First things first: We’re not in a recession.
A recession involves a steep drop in economic activity lasting more than a few months. Usually, unemployment rises, while incomes and GDP drop. Things aren’t nearly that bad right now.
But the Trump administration’s trade policies have rattled the markets. Many economists are warning that the U.S. could sink into a recession within a year.
There’s no need to panic yet — but it’s always a good idea to prepare yourself.
Here’s what Warren Buffett, legendary investor and fifth-richest person in the world, says to do during a recession.
“Buy American. I am.”
In a famous New York Times op-ed written during the Great Recession, Buffett had a simple message for Americans: Keep calm and keep investing in U.S. companies.
And Buffett was right. Since its Great Recession low point, the stock market has gained about 700%. Investors who didn’t sell out of panic — or even bought more stocks while prices were lower — went on to make huge profits.
The same goes for every recession or depression we’ve been through. So if there is a recession soon, you’ll want to be prepared to ride it out — or even capitalize on it.
Here’s how.
A smart and easy way to invest during a recession
Investing during a recession can be tough if your income has taken a hit. But if you have cash to spare, it’s the best time to invest for the long term.
Here’s a simple method that limits your risk and helps you save a fortune on taxes.
Open an IRA
An individual retirement account (IRA) is an account that helps you save for retirement and keep more of your investment gains.

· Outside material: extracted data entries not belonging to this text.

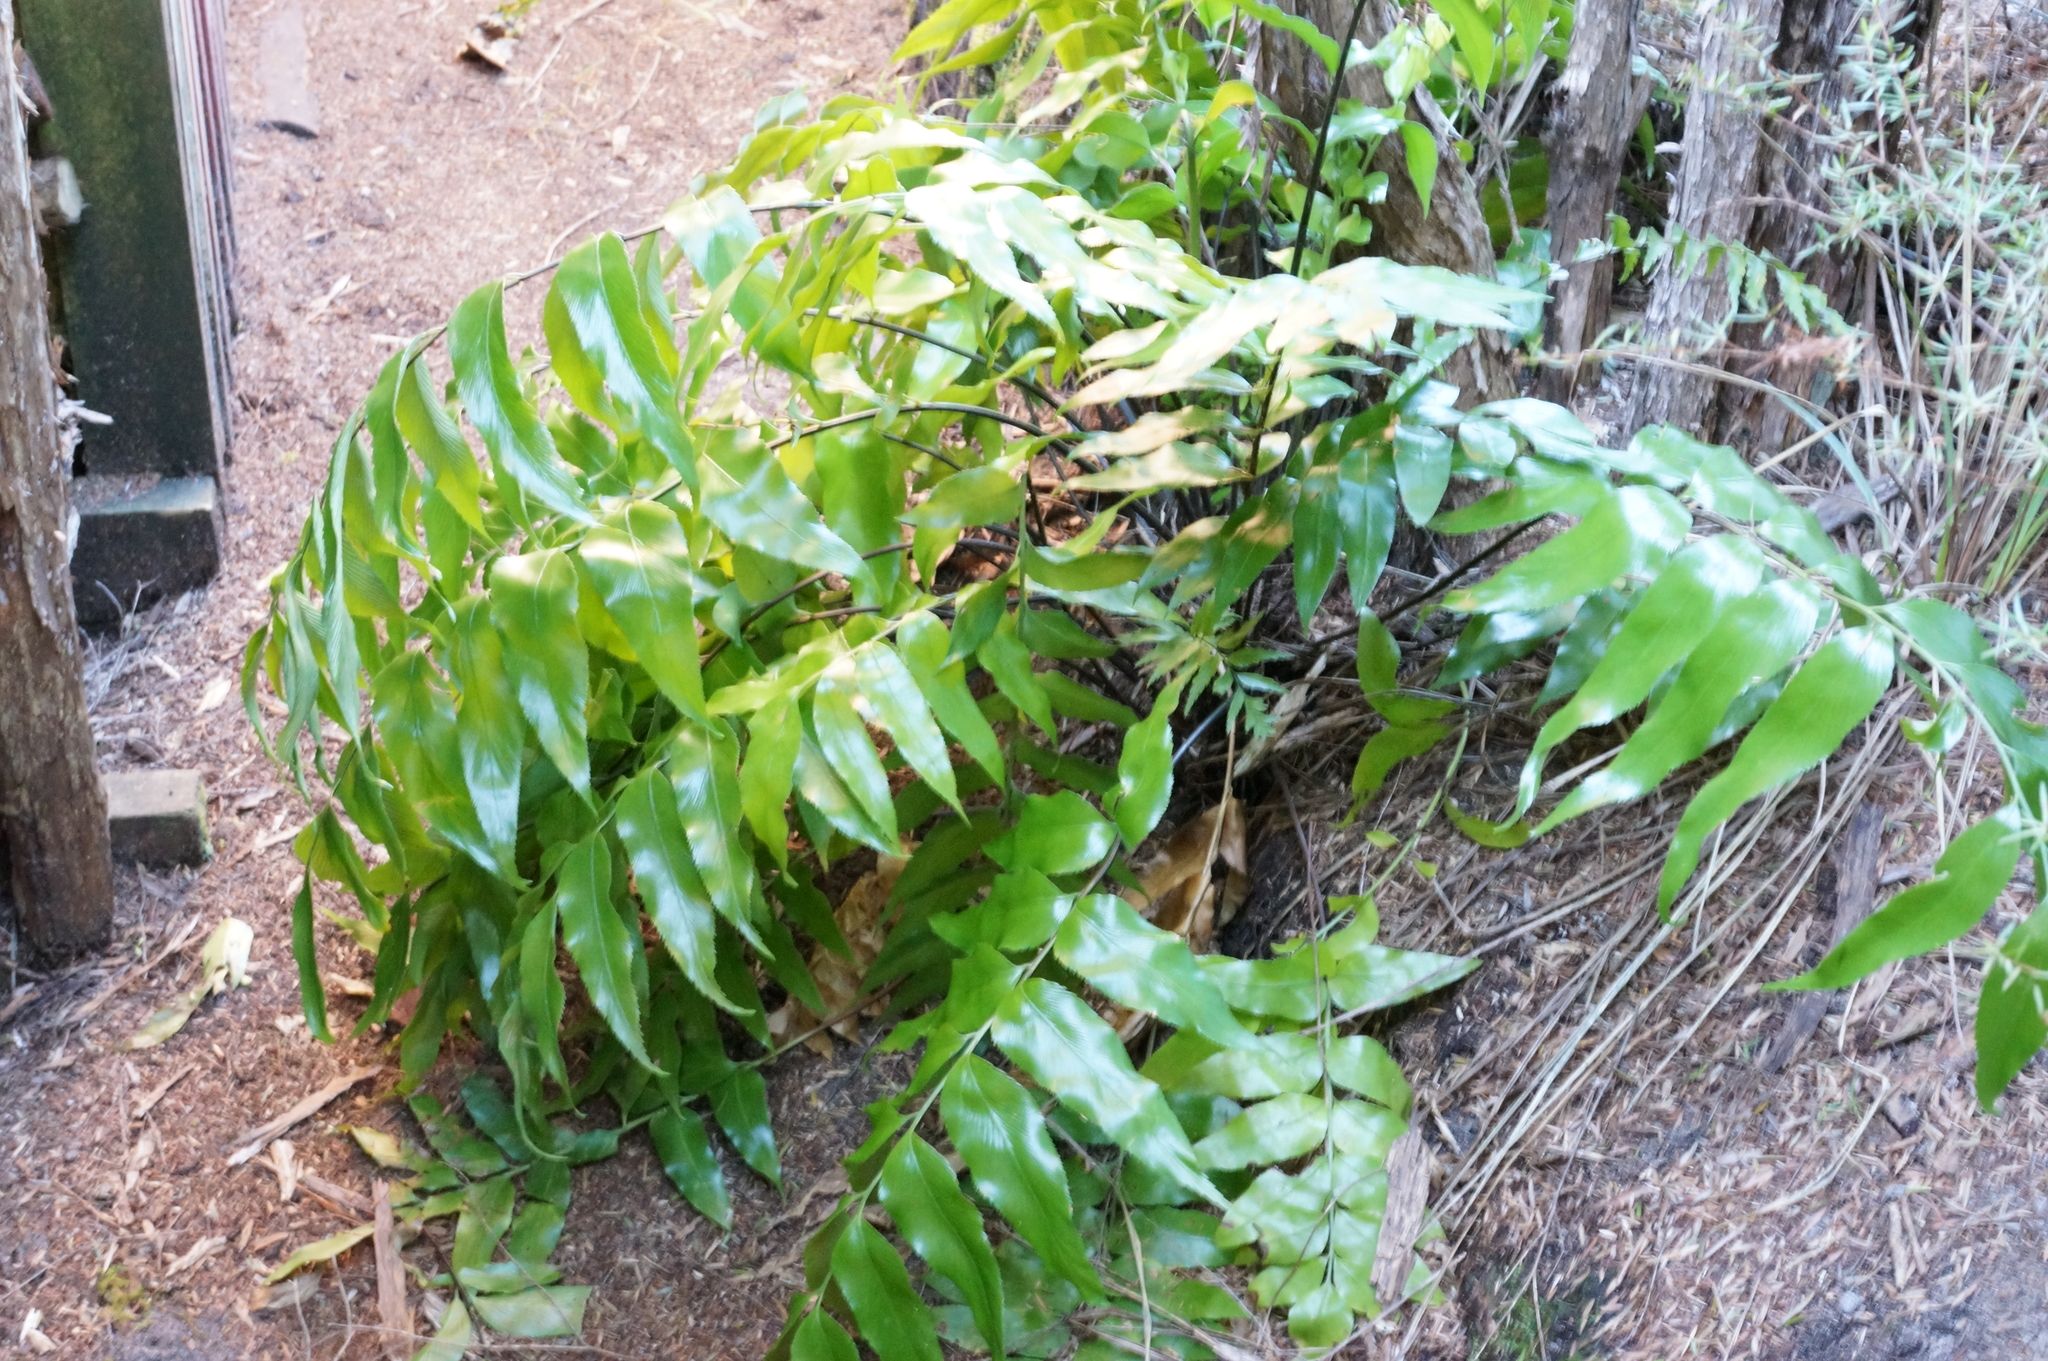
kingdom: Plantae
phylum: Tracheophyta
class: Polypodiopsida
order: Polypodiales
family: Aspleniaceae
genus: Asplenium
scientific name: Asplenium oblongifolium
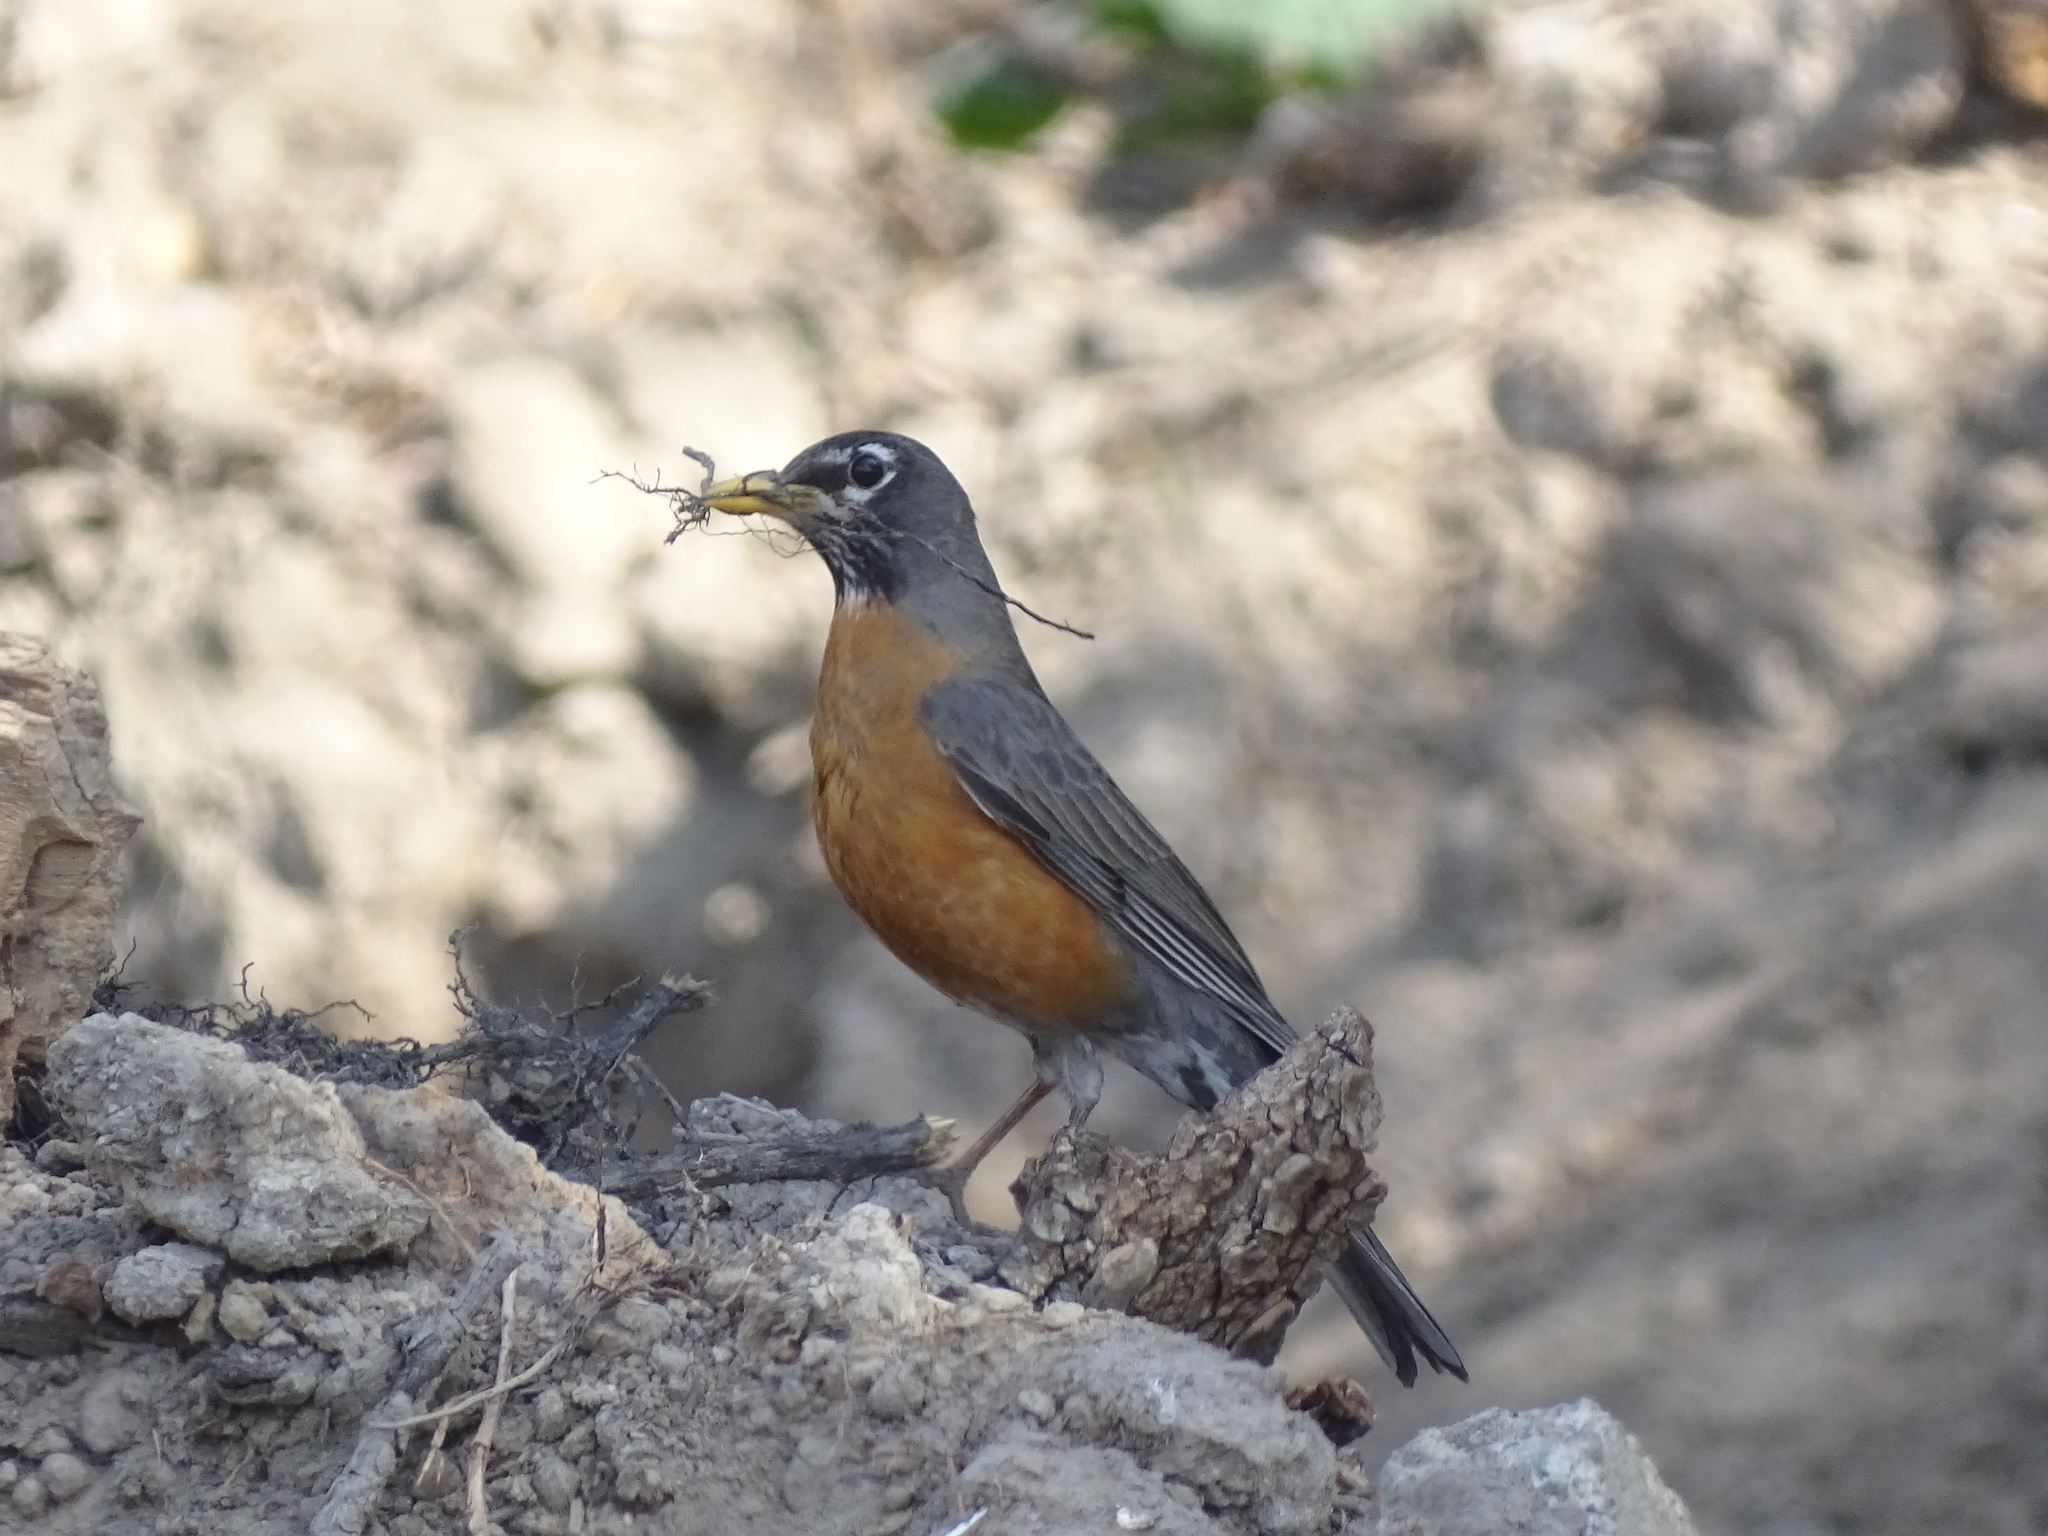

Here are some of their biggest perks:
- You won’t pay capital gains or dividend taxes on investments held in the account.
- With a traditional IRA, your contributions are tax deductible, which means you can lower your taxable income this year.
- With a Roth IRA, you won’t get a tax break upfront, but your money grows tax free — and you can withdraw it tax free in retirement (starting at age 59 1/2).
In 2025, you can contribute up to $7,000 to your IRA (or $8,000 if you’re 50 or older). And while you usually can’t tap the money early without a penalty (with a few exceptions), that rule helps keep your long-term savings on track.
Buy an S&P 500 index fund
One of the simplest, safest, and all-around best ways to invest in the stock market is by purchasing shares of an S&P 500 index fund. Even Warren Buffett recommends it.
Here’s what makes it a smart investment.
- Diversification in one step: S&P 500 index funds spread your money across 500 of the largest U.S. companies — think Apple, Amazon, and Coca-Cola — which helps lower your risk.
- Strong historical returns: The S&P 500 has averaged around 10% a year over the long term.
- Set it and forget it: These funds constantly buy and sell investments to make sure they match the S&P 500’s performance. That saves you a ton of time and effort.
- Low fees: The best index funds charge next to nothing (0.03% of your investment or less).
Once your IRA is open, you can buy an S&P 500 index fund through your broker. It’s best to set up automatic investments on a regular schedule, like once per month.
And if a recession does come along, consider investing extra if you can. Years down the road, you’ll likely be very happy that you did.